» Tekstfragment:
Hoe banen we dan een weg tussen, enerzijds, ideologisch misbruik van godsdienst waarin mensen geslachtofferd worden omwille van de schoonste idealen en, anderzijds het soort burgerlijk gesetteld godsdienstbedrijf dat vooral moet dienen om mijn persoonlijk religieuze behoeften te bevredigen? Een soort spirituele egotripperij die de samenleving laat voor wat ze is en het hoofd wegdraait of de schouders ophaalt bij het gezicht van onrecht en ellende.

De vraag is veel te complex om hierop antwoorden te formuleren. Elk antwoord roept heel wat nieuwe vragen op. Ik stel voor dat we ons oor te luisteren leggen bij een tekst uit het tweede testament. De brief van Jakobus kan ons met zijn heel concrete aanwijzingen misschien wel wat inspiratie bieden. Het loont de moeite de brief in zijn geheel eens te lezen. Hij is ons niet zo vertrouwd op een enkele passage na. Voor vandaag koos ik enkele fragmenten rond thema’s die volgens mij een aanzet tot antwoord bieden.

Wie is Jakobus die deze ‘brief’ schreef?

(Gegevensuittreksels)
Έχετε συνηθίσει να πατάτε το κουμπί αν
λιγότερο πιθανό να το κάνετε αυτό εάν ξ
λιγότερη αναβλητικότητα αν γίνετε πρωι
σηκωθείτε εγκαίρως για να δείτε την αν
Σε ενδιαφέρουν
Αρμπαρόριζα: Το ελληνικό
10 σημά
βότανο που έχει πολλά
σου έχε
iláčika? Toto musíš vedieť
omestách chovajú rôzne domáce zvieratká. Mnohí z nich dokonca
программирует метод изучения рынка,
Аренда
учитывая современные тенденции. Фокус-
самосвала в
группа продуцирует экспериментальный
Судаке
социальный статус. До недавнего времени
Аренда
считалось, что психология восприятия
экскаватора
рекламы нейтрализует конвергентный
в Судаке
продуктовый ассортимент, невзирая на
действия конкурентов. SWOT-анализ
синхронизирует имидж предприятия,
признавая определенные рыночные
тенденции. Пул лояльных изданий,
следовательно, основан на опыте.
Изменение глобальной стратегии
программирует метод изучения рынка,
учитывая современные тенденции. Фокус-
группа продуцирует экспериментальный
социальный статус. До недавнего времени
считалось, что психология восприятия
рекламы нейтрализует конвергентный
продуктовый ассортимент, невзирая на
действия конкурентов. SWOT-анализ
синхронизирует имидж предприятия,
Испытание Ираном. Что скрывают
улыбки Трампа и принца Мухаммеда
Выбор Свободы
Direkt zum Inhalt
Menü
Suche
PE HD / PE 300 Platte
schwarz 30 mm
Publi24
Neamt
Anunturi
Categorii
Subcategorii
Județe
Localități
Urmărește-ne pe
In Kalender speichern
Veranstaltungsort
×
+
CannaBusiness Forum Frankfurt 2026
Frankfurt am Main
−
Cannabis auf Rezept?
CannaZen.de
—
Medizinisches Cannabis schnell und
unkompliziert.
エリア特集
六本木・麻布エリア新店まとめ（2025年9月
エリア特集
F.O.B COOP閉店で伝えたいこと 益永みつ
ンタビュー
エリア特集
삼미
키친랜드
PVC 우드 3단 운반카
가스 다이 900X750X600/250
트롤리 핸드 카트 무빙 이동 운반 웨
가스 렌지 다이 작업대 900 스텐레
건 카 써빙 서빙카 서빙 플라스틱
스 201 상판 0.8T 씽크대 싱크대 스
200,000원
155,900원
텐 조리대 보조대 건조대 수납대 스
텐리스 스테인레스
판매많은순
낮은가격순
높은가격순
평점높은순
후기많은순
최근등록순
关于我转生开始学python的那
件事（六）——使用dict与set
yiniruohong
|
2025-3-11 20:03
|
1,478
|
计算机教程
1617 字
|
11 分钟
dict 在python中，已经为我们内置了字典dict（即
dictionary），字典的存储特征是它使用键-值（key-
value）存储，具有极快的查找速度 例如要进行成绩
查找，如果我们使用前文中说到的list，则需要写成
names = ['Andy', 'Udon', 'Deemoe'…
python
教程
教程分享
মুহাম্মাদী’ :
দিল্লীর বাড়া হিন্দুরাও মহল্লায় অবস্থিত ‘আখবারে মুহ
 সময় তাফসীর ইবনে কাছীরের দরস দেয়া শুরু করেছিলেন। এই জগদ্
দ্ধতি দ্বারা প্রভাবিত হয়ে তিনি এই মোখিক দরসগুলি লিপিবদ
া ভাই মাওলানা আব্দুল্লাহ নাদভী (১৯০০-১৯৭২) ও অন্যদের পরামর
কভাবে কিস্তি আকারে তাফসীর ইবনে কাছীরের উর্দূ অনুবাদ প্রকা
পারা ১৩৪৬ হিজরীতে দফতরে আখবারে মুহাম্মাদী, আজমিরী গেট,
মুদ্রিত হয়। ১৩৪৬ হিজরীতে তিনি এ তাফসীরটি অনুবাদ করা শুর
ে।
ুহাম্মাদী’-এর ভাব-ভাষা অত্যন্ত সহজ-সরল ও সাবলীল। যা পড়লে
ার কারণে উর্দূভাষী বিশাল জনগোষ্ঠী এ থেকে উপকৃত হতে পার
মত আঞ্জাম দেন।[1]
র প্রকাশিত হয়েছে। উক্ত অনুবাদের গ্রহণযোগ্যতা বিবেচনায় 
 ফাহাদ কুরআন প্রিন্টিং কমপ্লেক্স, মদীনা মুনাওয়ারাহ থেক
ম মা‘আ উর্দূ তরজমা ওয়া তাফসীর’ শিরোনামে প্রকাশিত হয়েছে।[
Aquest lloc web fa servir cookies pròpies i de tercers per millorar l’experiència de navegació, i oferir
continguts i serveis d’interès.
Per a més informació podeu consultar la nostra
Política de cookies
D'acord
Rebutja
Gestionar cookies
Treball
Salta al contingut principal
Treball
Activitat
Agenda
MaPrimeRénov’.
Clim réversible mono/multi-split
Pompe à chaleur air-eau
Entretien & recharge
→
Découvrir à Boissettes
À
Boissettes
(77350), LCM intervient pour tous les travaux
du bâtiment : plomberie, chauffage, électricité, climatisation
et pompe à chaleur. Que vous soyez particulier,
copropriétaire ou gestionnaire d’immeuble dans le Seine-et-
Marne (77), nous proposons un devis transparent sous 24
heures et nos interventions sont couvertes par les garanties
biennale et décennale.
...
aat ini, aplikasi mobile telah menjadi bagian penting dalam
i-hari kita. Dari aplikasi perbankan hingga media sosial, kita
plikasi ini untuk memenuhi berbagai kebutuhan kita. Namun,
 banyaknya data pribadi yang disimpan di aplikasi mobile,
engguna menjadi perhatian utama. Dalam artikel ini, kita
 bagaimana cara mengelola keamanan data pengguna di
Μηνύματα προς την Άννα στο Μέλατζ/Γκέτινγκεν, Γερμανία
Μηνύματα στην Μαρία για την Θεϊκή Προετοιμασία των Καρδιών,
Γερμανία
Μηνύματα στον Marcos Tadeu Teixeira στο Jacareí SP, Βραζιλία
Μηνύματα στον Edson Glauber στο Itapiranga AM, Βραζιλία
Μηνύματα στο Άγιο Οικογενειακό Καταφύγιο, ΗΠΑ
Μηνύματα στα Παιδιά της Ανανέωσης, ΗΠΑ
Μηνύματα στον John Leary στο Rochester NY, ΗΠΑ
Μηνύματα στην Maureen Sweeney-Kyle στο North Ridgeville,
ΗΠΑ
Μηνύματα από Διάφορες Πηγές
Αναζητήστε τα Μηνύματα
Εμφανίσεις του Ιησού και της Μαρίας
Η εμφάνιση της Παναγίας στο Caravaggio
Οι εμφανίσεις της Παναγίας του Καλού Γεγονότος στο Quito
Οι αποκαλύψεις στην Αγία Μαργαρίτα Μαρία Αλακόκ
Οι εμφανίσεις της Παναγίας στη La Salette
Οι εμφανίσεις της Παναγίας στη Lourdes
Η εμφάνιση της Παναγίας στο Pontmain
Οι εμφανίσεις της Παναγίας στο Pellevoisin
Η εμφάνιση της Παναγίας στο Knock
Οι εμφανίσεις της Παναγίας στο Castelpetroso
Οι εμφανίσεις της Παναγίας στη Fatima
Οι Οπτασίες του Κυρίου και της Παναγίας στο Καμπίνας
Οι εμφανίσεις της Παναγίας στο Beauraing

» Te voltooien taken:
- A) Beantwoord de volgende vragen aan de hand van het tekstfragment.
(i) Wat doet de spirituele egotripperij bij het gezicht van onrecht en ellende?
(ii) Waarom worden er op de gestelde vraag geen antwoorden geformuleerd?
(iii) Uit welk testament komt de tekst waarnaar volgens het voorstel geluisterd moet worden?
- B) Vervang in het tekstfragment, in het stuk van "Hoe banen we" tot en met "onrecht en ellende.", het woord "samenleving" door "maatschappij".
De gegevens zijn voor de opdrachten niet nodig.

» Oplossingen per taak:
- A)
(i) Ze draait het hoofd weg of haalt de schouders op.
(ii) De vraag is veel te complex, en elk antwoord roept heel wat nieuwe vragen op.
(iii) Uit het tweede testament.

- B)
Hoe banen we dan een weg tussen, enerzijds, ideologisch misbruik van godsdienst waarin mensen geslachtofferd worden omwille van de schoonste idealen en, anderzijds het soort burgerlijk gesetteld godsdienstbedrijf dat vooral moet dienen om mijn persoonlijk religieuze behoeften te bevredigen? Een soort spirituele egotripperij die de maatschappij laat voor wat ze is en het hoofd wegdraait of de schouders ophaalt bij het gezicht van onrecht en ellende.